→ **What the exercise asks**
In the author information for the paper on aminoglycoside inhibition of connexin hemichannels, which college is named in affiliation 4?

→ **Extract to read**

Inhibition by Commercial Aminoglycosides of Human Connexin Hemichannels Expressed in Bacteria.

Author information

1
Department of Cell Physiology and Molecular Biophysics, and Center for Membrane Protein Research, Texas Tech University Health Sciences Center, Lubbock, TX 79430-6551, USA. mariana.fiori@ttuhsc.edu.
2
Department of Cell Physiology and Molecular Biophysics, and Center for Membrane Protein Research, Texas Tech University Health Sciences Center, Lubbock, TX 79430-6551, USA. srinivas.krishnan21@gmail.com.
3
Department of Cell Physiology and Molecular Biophysics, and Center for Membrane Protein Research, Texas Tech University Health Sciences Center, Lubbock, TX 79430-6551, USA. abbey.kjellgren@ttu.edu.
4
Honors College, McClellan Hall, Box 41017, Texas Tech University, Lubbock, TX 79409-1017, USA. abbey.kjellgren@ttu.edu.
5
Department of Cell Physiology and Molecular Biophysics, and Center for Membrane Protein Research, Texas Tech University Health Sciences Center, Lubbock, TX 79430-6551, USA. luis.cuello@ttuhsc.edu.

[Source texts of formatted documents]

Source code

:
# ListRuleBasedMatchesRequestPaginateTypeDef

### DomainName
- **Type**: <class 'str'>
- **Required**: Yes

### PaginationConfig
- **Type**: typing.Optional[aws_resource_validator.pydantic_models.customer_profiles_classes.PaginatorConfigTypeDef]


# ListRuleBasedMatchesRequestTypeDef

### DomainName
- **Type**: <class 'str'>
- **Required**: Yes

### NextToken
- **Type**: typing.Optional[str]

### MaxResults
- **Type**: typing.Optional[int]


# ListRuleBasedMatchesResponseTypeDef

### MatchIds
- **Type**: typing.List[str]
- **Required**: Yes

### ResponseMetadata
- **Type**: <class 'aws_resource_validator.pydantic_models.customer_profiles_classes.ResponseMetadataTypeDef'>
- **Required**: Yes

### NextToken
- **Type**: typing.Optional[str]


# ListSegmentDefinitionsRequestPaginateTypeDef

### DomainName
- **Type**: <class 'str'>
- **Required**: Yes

→ **Response area**
The Honors College at Texas Tech University (McClellan Hall, Lubbock, TX).